• _Dataset excerpts_
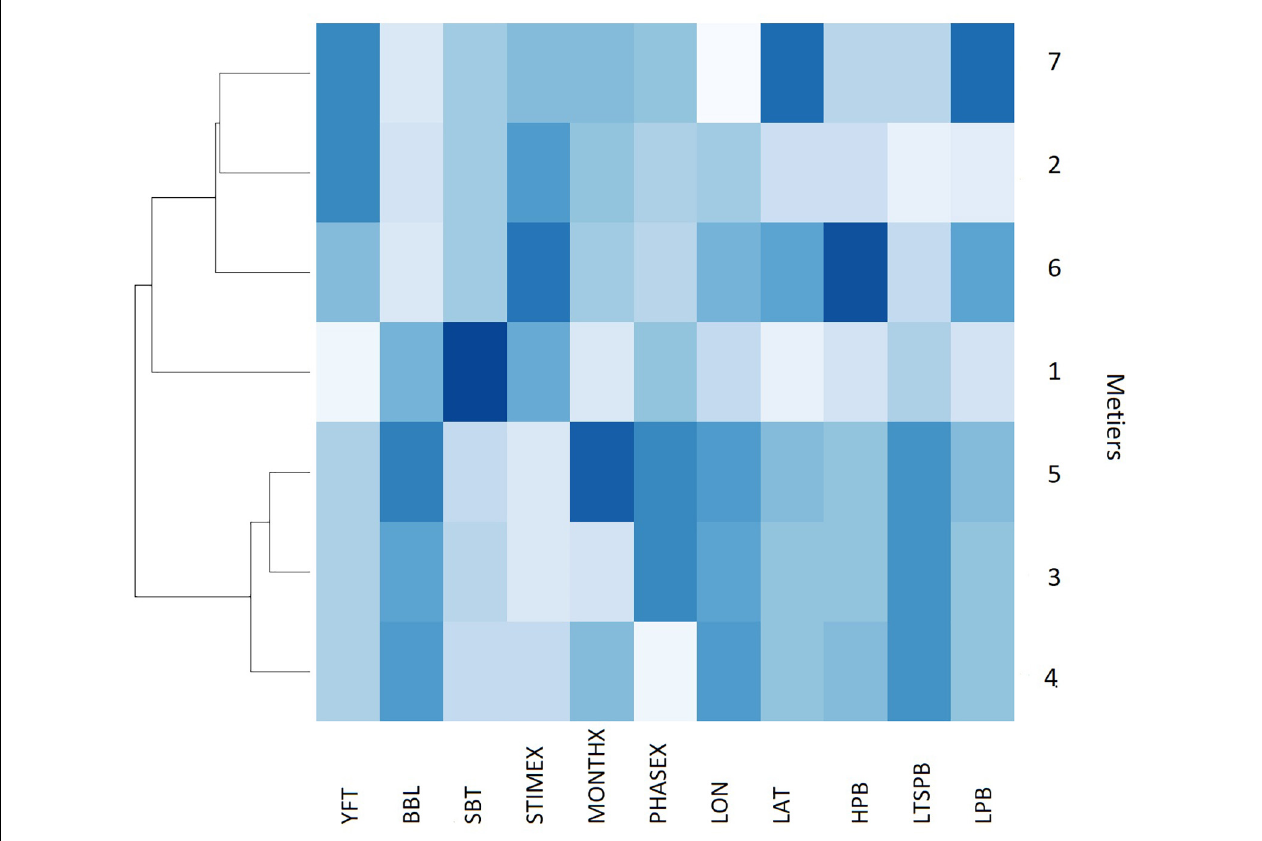
FIGURE 5 | Heat map dendrogram of the similarity [based on color density with dark (light) shading meaning high (low) relative value] between the seven métiers in the Eastern Tuna and Billfish Fishery (ETBF) for the selected fisher decision and catch variables between 2010 and 2017. See Table 1 for description of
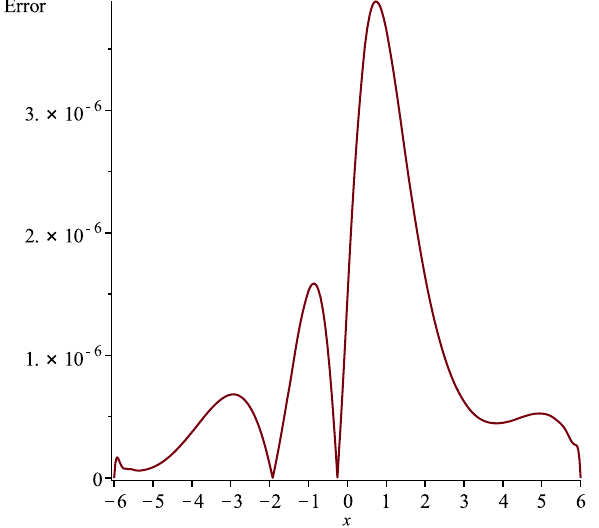
Fig. 2 Plot of the absolute error function for α = 0 . 25, τ = 0 . 02 and t = 1 resulted by GS-RBFs for Example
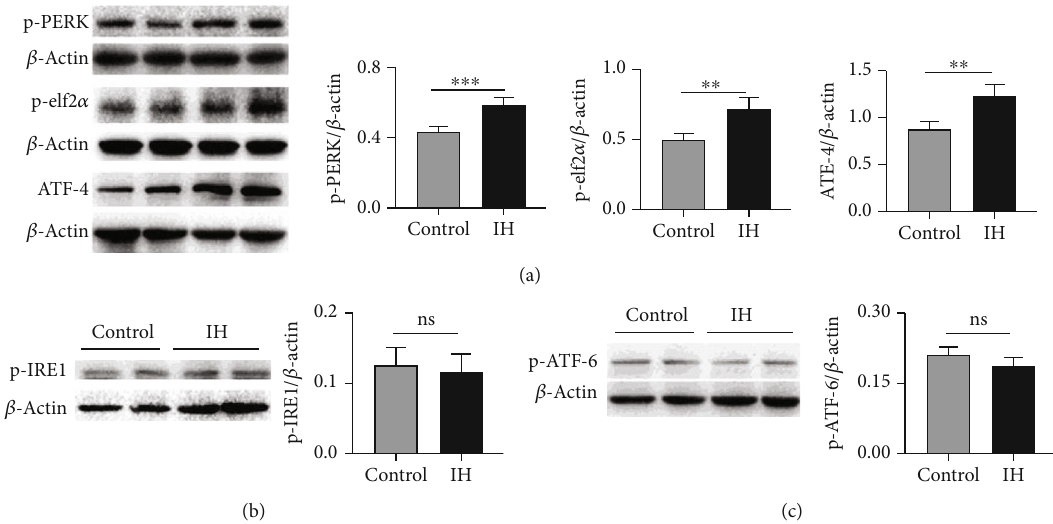
Figure 1: The PERK pathway but not the ATF-6 or IRE-1 pathway was activated. (a) The expression levels of p-PERK, p-elf2 α , and ATF-4 were increased in the hippocampus after 2 weeks of IH exposure ( n = 4 ). The expression of p-IRE1 (b) and p-ATF-6 (c) was not altered ( n = 4 ). ∗ P < 0 : 05 ; ∗∗ P < 0 : 01 ; ns: not signi fi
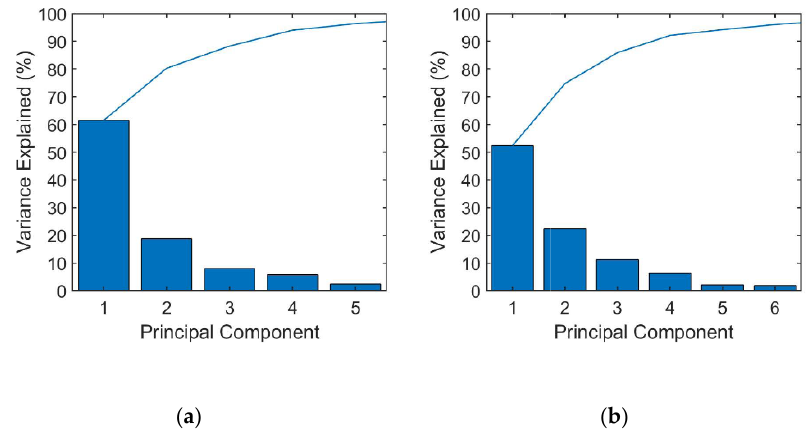
Figure 1. Pareto diagram of two cases after PCA: ( a ) HM1; ( b ) Sandia Flame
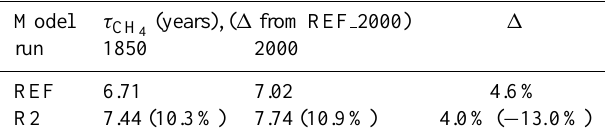
Table 3. As for Table 2, except for tropospheric, annual mean CH 4 lifetime τ CH 4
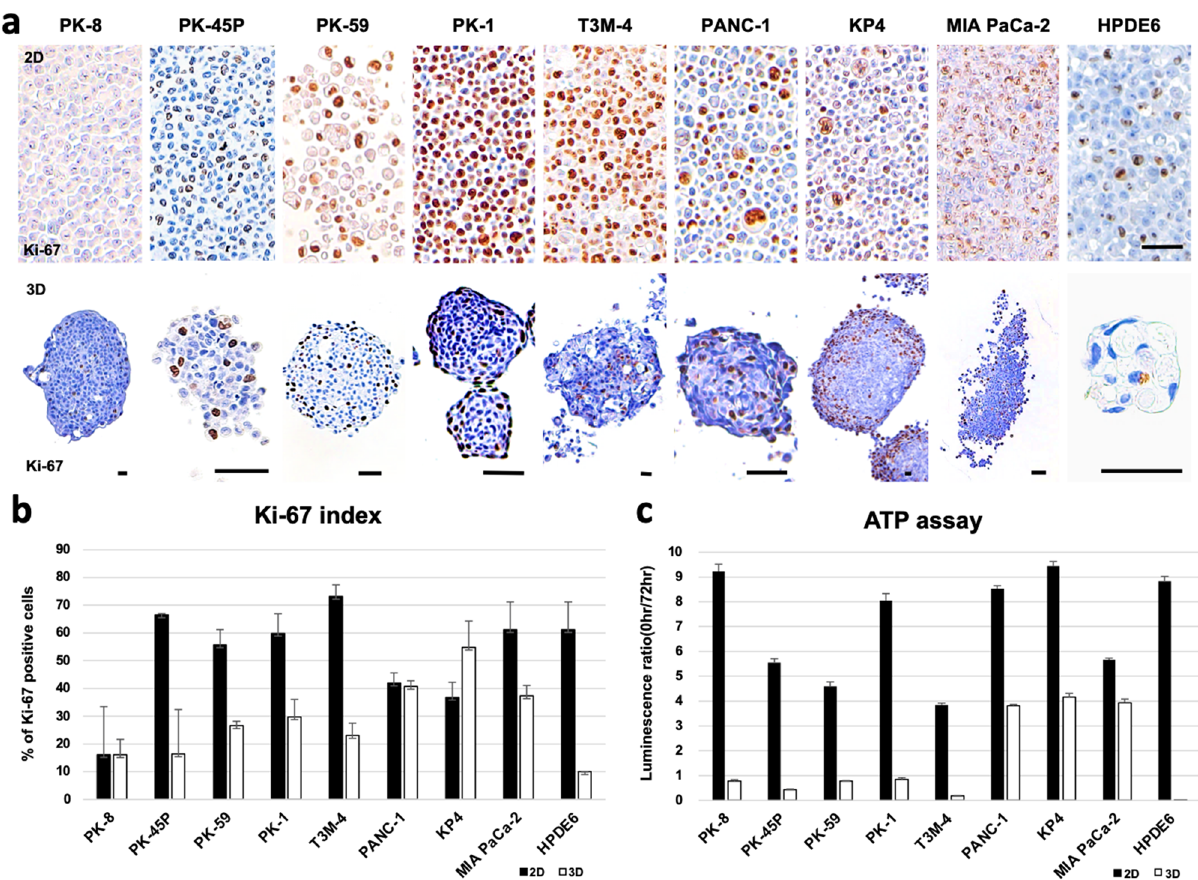
Figure 3. Analysis of cell proliferation ability. ( a ) Immunocytochemical analysis of Ki-67 in PDAC and HPDE6 cells under 2D (upper row) and 3D (lower row) culture conditions. Scale bar = 50 μm. ( b ) Quantification of Ki-67-positive cells. Data are shown as the mean ± SD. ( c ) ATP assay shows that PANC-1, KP4, and MIA PaCa-2 cells in 3D culture had high luminescence signals. Data are shown as the mean ± SD. ATP assay was repeated two times in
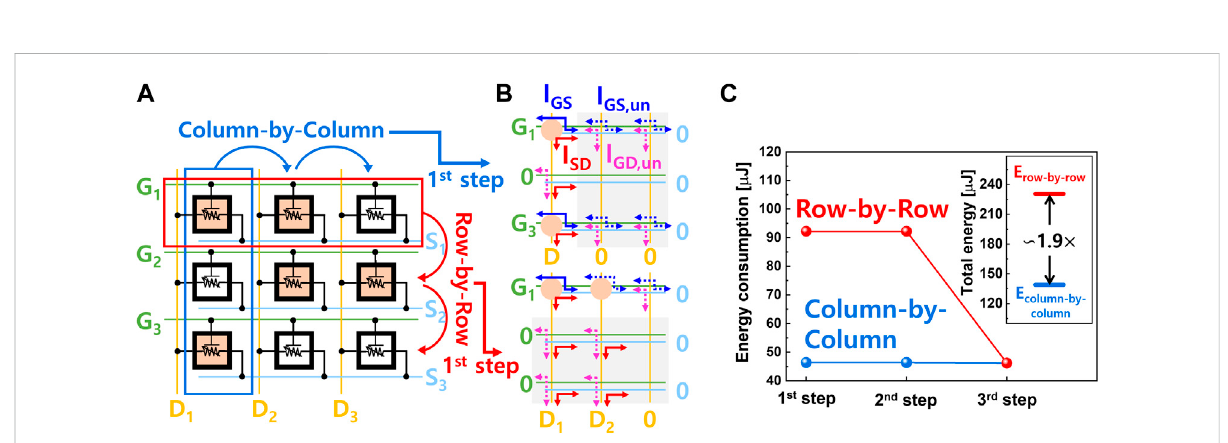
updated in two ways: column-by-column or row-by-row. Three steps of updates were sequentially executed, but different combinations of selected cells and unselected cells were assigned in each step (Figure 4B). Considering the fi rst update step, D 1 solely needed to be activated, while G 1 and G 3 were turned on during column-by-column scheme (top of Figure 4B). Thus, the I G,un was the primary leakage source through the rest of the columns. However, to update the same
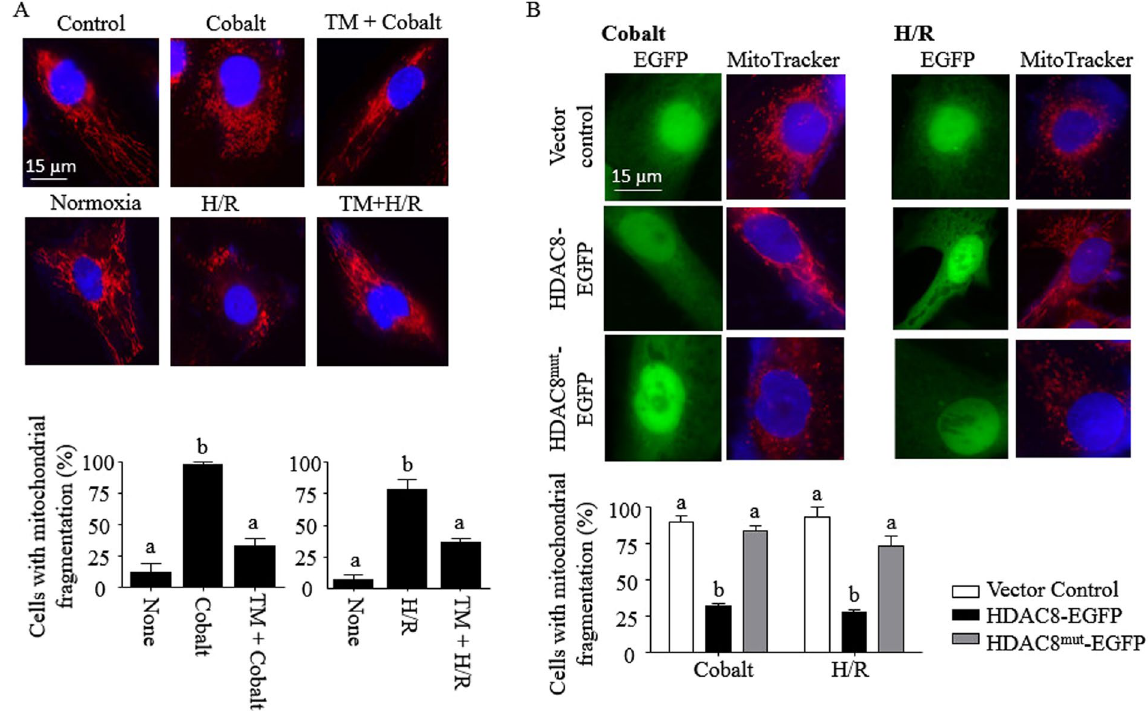
Figure 3. HDAC8 inhibits mitochondrial fragmentation induced by cobalt and H/R in HK-2 cells. ( A , B ) HK-2 cells (A) and HK-2 cells transfected with EGFP (vector control), HDAC8 conjugated with EGFP (HDAC8- EGFP) or deacetylase-defective mutant HDAC8 conjugated with EGFP (HDAC8 mut -EGFP) vectors (B) were exposed to cobalt (300 µ M) for 16–18 h or incubated in the hypoxia chamber (0.2% O 2 , 5% CO 2 & 95% N 2 at 37 °C) for 24 h, followed by a standard cell culture incubator (~21% O 2 , 5% CO 2 & ~74% N 2 at 37 °C) for the next 6 h. Cells were treated with or without TM (25 µ M) throughout the experimental period. These cells were then stained with MitoTracker ® -Red as described in “ Methods ”. Cells were visualized (600x magnification) and representative images of three independent experiments are shown. A total of 50 randomly selected cells ( A ) or 25 EGFP-expressing cells ( B ) from each sample were evaluated for mitochondrial fission. Data are expressed as mean % of cells with apparent mitochondrial fission ± S.D. [n = 3; p < 0.05 by one-way ANOVA with Tukey multiple comparison test; columns accompanied by the same letter are not significantly different from each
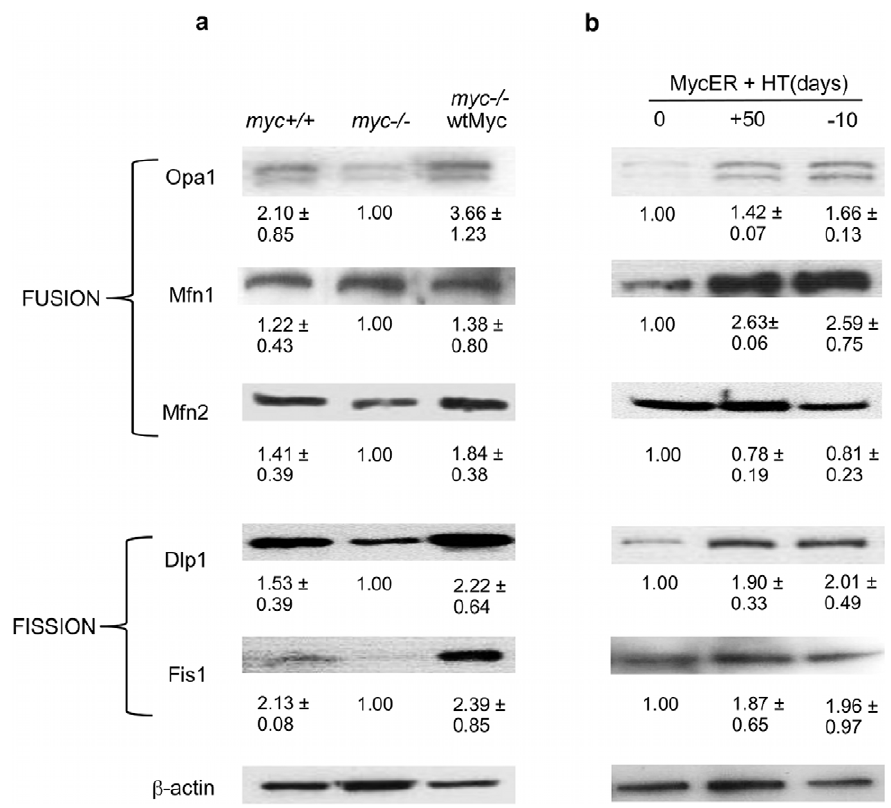
Figure 6. Western analysis of mitochondrial fusion and fission proteins. Western analysis was performed on whole cell lysates from ( a ) myc + / + , myc 2 / 2 and myc 2 / 2 wtMyc cells and from ( b ) Myc ER cells exposed to 4-HT for the indicated times. b -actin is used as a loading control during each experiment. Densitometry was performed and the values were used to calculate a ratio of the protein expression relative to the level of b -actin. This ratio was normalized and the value for myc 2 / 2 for (a) and untreated MycER cells for (b) was set to 1. Experiments were repeated a minimum of three times and the standard error between the experiments is shown.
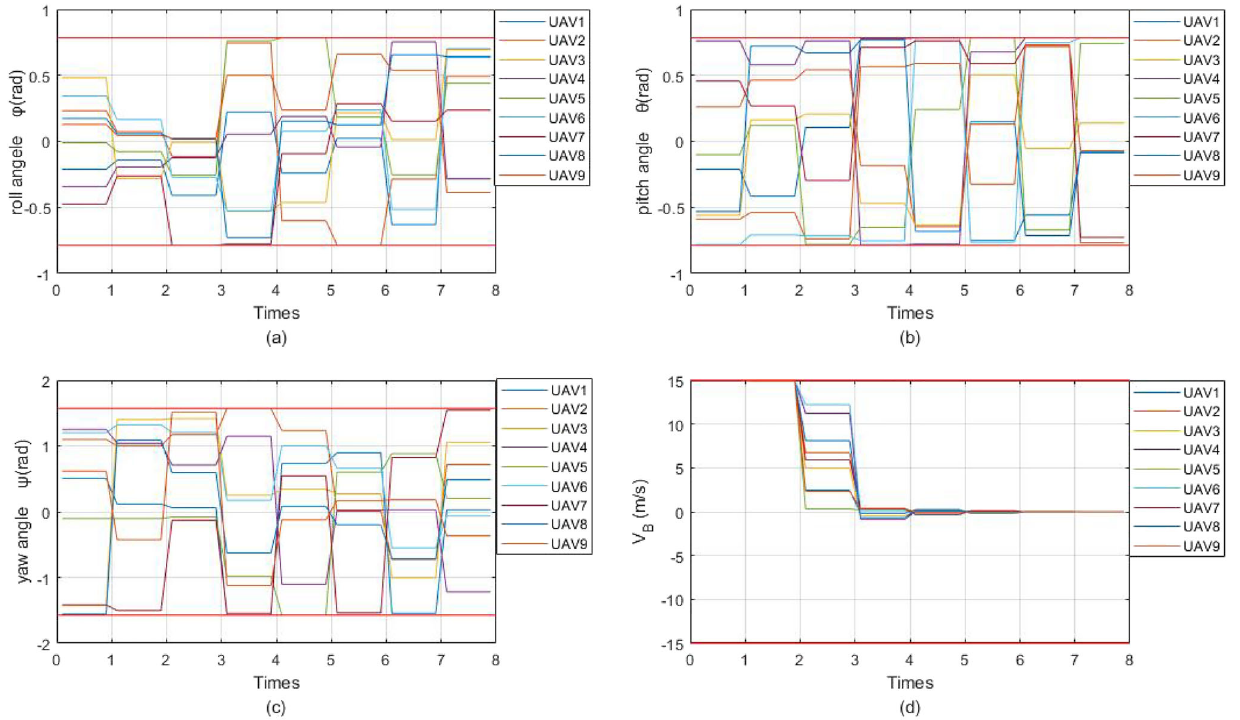
Fig. 16 Control inputs’ curve for each UAV at all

• _Problem statement_
Using the data above, return the lines from the one holding "Figure 1. Pareto" through the one holding "Table 3. As" exactly, but not the pictures.

• _Exercise solution_
Figure 1. Pareto diagram of two cases after PCA: ( a ) HM1; ( b ) Sandia Flame
Table 3. As for Table 2, except for tropospheric, annual mean CH 4 lifetime τ CH 4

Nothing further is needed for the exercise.